ITN legal chief: broadcasting entire trials 'some way down the line'

ITN legal chief says broadcasters 'ready to go' with Crown Court filming which will be 'good thing for justice'

John Battle appears before the Justice Committee, calling for a reporters charter and foreseeing that broadcasting entire trials might come one day

Broadcasters are “ready to go” with filming Crown Court hearings but the introduction of wholly televised trials is “some way down the line”, according to ITN’s head of legal and compliance.

John Battle, who is also chair of the Media Lawyers Association, was appearing before a meeting of Parliament’s Justice Committee on “court reporting in the digital age” on Tuesday.

Much of the session, which also heard evidence from family courts president Sir Andrew McFarlane and Legal Education Foundation research director Natalie Byrom, was focused on making the justice system more accessible.

Battle said that with regard to filming sentencing hearings in the Crown Court: “We hope it starts soon. I think as broadcasters, we’re ready to go.

“And that I think will be a good thing for justice. It will be the first time that the public will be able to see in the media, the trial court, the Crown Court itself.”

Recording of sentencing at significant Crown Court cases has ostensibly been legal since June 2020, provided broadcasters have the written permission of the presiding judge and only the judge themselves is depicted in footage. However, no sentencings have yet been broadcast.

Battle told Press Gazette that a pilot programme for sentencing filming had been disrupted by the pandemic, but that he anticipated filming to begin in earnest in 2022. He also noted that sentencing remarks have already been filmed in Scotland, which has a separate legal system from England and Wales.
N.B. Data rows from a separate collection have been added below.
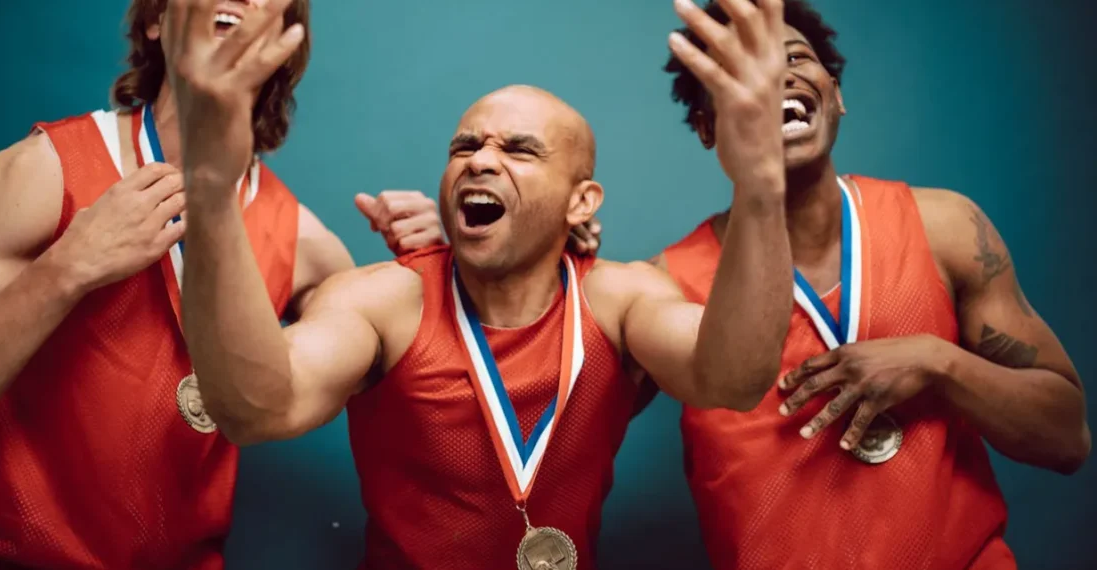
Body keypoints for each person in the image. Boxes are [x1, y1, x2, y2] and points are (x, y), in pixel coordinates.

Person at [162, 0, 794, 567]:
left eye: (520, 150)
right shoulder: (387, 301)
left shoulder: (621, 301)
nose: (480, 160)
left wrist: (760, 183)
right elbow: (258, 409)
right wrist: (213, 189)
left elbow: (732, 380)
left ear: (583, 202)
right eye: (464, 147)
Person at [0, 1, 451, 568]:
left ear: (284, 43)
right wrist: (68, 268)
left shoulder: (305, 245)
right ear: (155, 22)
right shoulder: (41, 174)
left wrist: (432, 267)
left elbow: (410, 403)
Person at [657, 0, 1091, 568]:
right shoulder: (665, 284)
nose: (776, 75)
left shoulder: (946, 228)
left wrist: (941, 363)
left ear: (834, 95)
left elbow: (1067, 438)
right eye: (745, 69)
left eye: (795, 57)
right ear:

Battle told the committee that he thought many more parts of the justice system could be opened to filming “whether it be the High Court, whether it be even the outcome of a coroner’s inquest.
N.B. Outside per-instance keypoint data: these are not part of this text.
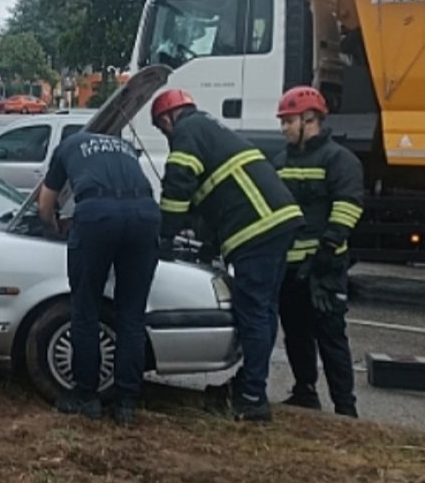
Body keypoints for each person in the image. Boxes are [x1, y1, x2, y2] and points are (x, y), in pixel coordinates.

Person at [151, 89, 303, 422]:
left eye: (163, 131)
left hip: (257, 229)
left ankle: (252, 398)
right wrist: (205, 241)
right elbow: (211, 194)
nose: (167, 136)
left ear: (166, 119)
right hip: (276, 224)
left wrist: (164, 235)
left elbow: (178, 185)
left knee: (254, 312)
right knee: (264, 310)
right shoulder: (210, 129)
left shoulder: (187, 132)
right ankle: (250, 384)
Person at [38, 132, 160, 426]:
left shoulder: (66, 148)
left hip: (97, 215)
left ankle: (86, 397)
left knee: (86, 311)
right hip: (145, 214)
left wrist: (54, 227)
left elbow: (44, 204)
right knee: (132, 315)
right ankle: (126, 404)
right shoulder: (125, 147)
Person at [273, 86, 362, 418]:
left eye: (288, 122)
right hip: (291, 267)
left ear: (310, 119)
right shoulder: (281, 161)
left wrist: (327, 249)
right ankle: (304, 392)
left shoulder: (339, 159)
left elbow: (349, 206)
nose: (283, 129)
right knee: (295, 334)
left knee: (331, 338)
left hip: (324, 268)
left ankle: (345, 408)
“If a coroner was giving a judgment as to the outcome of a particular case that had a matter of public importance attached to it, why shouldn’t that be filmed?”

Asked if he would like to see filming in Crown Court cases expanded to encompass a whole trial and people besides the judge, Battle said: “I think that’s some way down the line… for the time being, I don’t think it’s likely there will be a full trial… 

“I do envision at some point there will be a case where you will be able to see, for example, the opening of the case by the prosecution or, for example, an image of the defendant in the court. I think that’s perhaps the next step after sentencing, but it’s very much a step at a time.”

Battle also reiterated the call he made in The Times in November for a “reporters’ charter”. 

He said this should include a designated space for reporters to sit in the court, WiFi, access to documents used in evidence, and the right to make representations before the court.

“Reporters are an important part of the [justice] system. And there are many rules and regulations and protocols which apply and help them, but there’s no one place where all that’s drawn together,” he said.

“What I’m proposing is essentially… a template of basic rights reporters can ask for in the courts and can have the commitment of the court service itself.”

Battle added: “If you’re going along every day to the courts and you’re finding it difficult to find which reporting restriction you’re supposed to be applying or not, or you’re not being given access to documents which you’re entitled to, it’s not going to encourage reporters.”

Separately, Legal Education Foundation research director Byrom told the committee she was “deeply concerned that open justice is under threat” because “we have so little information about what happens to people within our justice system.

“In 2020 nearly a third of questions that were asked in Parliament of [the Ministry of Justice] could not be answered because they did not hold basic information about the system. And that’s a state of affairs that really can’t be allowed to continue,” she said.

Striking a similar note, Sir Andrew told members that the closedness of the family courts system to the media undermines public trust in the institution.

“For the public to receive negative report after negative report about what the judiciary, the family courts, social workers are doing on behalf of society, is a highly unsatisfactory state of affairs…

“I genuinely feel that we do conduct ourselves professionally, properly, we’ve got an extremely thorough process. And it’s a fair process. But that’s not the perception that the public have. And I feel that the time has come for there to be a change in that and the way forward is to be open.”

Sir Andrew’s transparency review of the family courts, published in October, called for “accredited media representatives to be able, not only to attend hearings, but to report publicly on what they see and hear… subject to very clear rules to maintain the anonymity of children and families”.

[Read more: Journalists to be given more freedom to report on family court hearings as current system ‘not sustainable’]

Media representatives were only allowed into the family courts in April 2009. McFarlane’s review found that in many cases journalists still could not report details from the hearings without making expensive applications.

In 2019 Sir Andrew published draft guidelines on how reporters can go about lifting family court reporting restrictions.